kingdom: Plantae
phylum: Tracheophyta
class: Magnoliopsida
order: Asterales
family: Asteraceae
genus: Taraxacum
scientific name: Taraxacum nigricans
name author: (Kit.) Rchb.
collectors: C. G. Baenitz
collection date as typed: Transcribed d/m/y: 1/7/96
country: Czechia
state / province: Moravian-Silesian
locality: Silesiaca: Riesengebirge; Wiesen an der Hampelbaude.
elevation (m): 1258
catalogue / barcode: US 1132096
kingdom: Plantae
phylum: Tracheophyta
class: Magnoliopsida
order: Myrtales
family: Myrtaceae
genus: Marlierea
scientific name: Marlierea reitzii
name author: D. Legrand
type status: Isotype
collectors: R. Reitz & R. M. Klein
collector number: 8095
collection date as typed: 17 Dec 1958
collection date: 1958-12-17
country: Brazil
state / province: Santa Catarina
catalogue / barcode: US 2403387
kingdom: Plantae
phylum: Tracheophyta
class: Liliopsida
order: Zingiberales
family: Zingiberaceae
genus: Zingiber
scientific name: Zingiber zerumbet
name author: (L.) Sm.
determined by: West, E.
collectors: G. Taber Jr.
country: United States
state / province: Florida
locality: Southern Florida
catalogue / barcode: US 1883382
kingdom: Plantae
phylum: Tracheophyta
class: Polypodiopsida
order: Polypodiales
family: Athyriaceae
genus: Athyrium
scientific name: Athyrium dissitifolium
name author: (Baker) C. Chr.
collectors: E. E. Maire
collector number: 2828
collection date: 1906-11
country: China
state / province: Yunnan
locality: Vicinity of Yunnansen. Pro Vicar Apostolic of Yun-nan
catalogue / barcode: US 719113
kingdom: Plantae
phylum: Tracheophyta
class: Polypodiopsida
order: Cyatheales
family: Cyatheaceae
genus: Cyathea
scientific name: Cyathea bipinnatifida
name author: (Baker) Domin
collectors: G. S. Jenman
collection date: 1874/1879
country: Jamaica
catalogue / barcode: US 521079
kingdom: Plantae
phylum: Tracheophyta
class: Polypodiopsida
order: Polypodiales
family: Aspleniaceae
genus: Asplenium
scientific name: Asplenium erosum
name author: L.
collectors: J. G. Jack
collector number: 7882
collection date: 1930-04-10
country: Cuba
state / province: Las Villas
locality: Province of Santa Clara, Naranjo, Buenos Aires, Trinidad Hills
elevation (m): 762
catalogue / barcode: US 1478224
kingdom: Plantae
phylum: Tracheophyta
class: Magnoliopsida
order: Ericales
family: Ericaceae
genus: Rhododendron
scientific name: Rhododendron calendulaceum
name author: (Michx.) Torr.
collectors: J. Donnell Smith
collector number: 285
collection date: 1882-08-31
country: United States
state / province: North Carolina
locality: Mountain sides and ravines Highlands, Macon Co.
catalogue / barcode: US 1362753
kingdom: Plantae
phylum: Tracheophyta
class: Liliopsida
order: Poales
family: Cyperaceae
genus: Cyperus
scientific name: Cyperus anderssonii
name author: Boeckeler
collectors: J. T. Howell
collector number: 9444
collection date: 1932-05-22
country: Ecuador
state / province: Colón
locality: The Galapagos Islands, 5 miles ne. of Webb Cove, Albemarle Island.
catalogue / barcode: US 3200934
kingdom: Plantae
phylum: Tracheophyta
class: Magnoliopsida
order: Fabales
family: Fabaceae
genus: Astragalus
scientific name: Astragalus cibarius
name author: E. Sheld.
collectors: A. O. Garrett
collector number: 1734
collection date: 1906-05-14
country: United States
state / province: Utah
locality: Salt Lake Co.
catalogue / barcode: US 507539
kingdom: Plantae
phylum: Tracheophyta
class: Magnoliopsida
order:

..............................

- **What you have to do**:
Turn every line of all the items above into one numbered list, and skip any blank lines.

- **Complete response**:
1. kingdom: Plantae
2. phylum: Tracheophyta
3. class: Magnoliopsida
4. order: Asterales
5. family: Asteraceae
6. genus: Taraxacum
7. scientific name: Taraxacum nigricans
8. name author: (Kit.) Rchb.
9. collectors: C. G. Baenitz
10. collection date as typed: Transcribed d/m/y: 1/7/96
11. country: Czechia
12. state / province: Moravian-Silesian
13. locality: Silesiaca: Riesengebirge; Wiesen an der Hampelbaude.
14. elevation (m): 1258
15. catalogue / barcode: US 1132096
16. kingdom: Plantae
17. phylum: Tracheophyta
18. class: Magnoliopsida
19. order: Myrtales
20. family: Myrtaceae
21. genus: Marlierea
22. scientific name: Marlierea reitzii
23. name author: D. Legrand
24. type status: Isotype
25. collectors: R. Reitz & R. M. Klein
26. collector number: 8095
27. collection date as typed: 17 Dec 1958
28. collection date: 1958-12-17
29. country: Brazil
30. state / province: Santa Catarina
31. catalogue / barcode: US 2403387
32. kingdom: Plantae
33. phylum: Tracheophyta
34. class: Liliopsida
35. order: Zingiberales
36. family: Zingiberaceae
37. genus: Zingiber
38. scientific name: Zingiber zerumbet
39. name author: (L.) Sm.
40. determined by: West, E.
41. collectors: G. Taber Jr.
42. country: United States
43. state / province: Florida
44. locality: Southern Florida
45. catalogue / barcode: US 1883382
46. kingdom: Plantae
47. phylum: Tracheophyta
48. class: Polypodiopsida
49. order: Polypodiales
50. family: Athyriaceae
51. genus: Athyrium
52. scientific name: Athyrium dissitifolium
53. name author: (Baker) C. Chr.
54. collectors: E. E. Maire
55. collector number: 2828
56. collection date: 1906-11
57. country: China
58. state / province: Yunnan
59. locality: Vicinity of Yunnansen. Pro Vicar Apostolic of Yun-nan
60. catalogue / barcode: US 719113
61. kingdom: Plantae
62. phylum: Tracheophyta
63. class: Polypodiopsida
64. order: Cyatheales
65. family: Cyatheaceae
66. genus: Cyathea
67. scientific name: Cyathea bipinnatifida
68. name author: (Baker) Domin
69. collectors: G. S. Jenman
70. collection date: 1874/1879
71. country: Jamaica
72. catalogue / barcode: US 521079
73. kingdom: Plantae
74. phylum: Tracheophyta
75. class: Polypodiopsida
76. order: Polypodiales
77. family: Aspleniaceae
78. genus: Asplenium
79. scientific name: Asplenium erosum
80. name author: L.
81. collectors: J. G. Jack
82. collector number: 7882
83. collection date: 1930-04-10
84. country: Cuba
85. state / province: Las Villas
86. locality: Province of Santa Clara, Naranjo, Buenos Aires, Trinidad Hills
87. elevation (m): 762
88. catalogue / barcode: US 1478224
89. kingdom: Plantae
90. phylum: Tracheophyta
91. class: Magnoliopsida
92. order: Ericales
93. family: Ericaceae
94. genus: Rhododendron
95. scientific name: Rhododendron calendulaceum
96. name author: (Michx.) Torr.
97. collectors: J. Donnell Smith
98. collector number: 285
99. collection date: 1882-08-31
100. country: United States
101. state / province: North Carolina
102. locality: Mountain sides and ravines Highlands, Macon Co.
103. catalogue / barcode: US 1362753
104. kingdom: Plantae
105. phylum: Tracheophyta
106. class: Liliopsida
107. order: Poales
108. family: Cyperaceae
109. genus: Cyperus
110. scientific name: Cyperus anderssonii
111. name author: Boeckeler
112. collectors: J. T. Howell
113. collector number: 9444
114. collection date: 1932-05-22
115. country: Ecuador
116. state / province: Colón
117. locality: The Galapagos Islands, 5 miles ne. of Webb Cove, Albemarle Island.
118. catalogue / barcode: US 3200934
119. kingdom: Plantae
120. phylum: Tracheophyta
121. class: Magnoliopsida
122. order: Fabales
123. family: Fabaceae
124. genus: Astragalus
125. scientific name: Astragalus cibarius
126. name author: E. Sheld.
127. collectors: A. O. Garrett
128. collector number: 1734
129. collection date: 1906-05-14
130. country: United States
131. state / province: Utah
132. locality: Salt Lake Co.
133. catalogue / barcode: US 507539
134. kingdom: Plantae
135. phylum: Tracheophyta
136. class: Magnoliopsida
137. order:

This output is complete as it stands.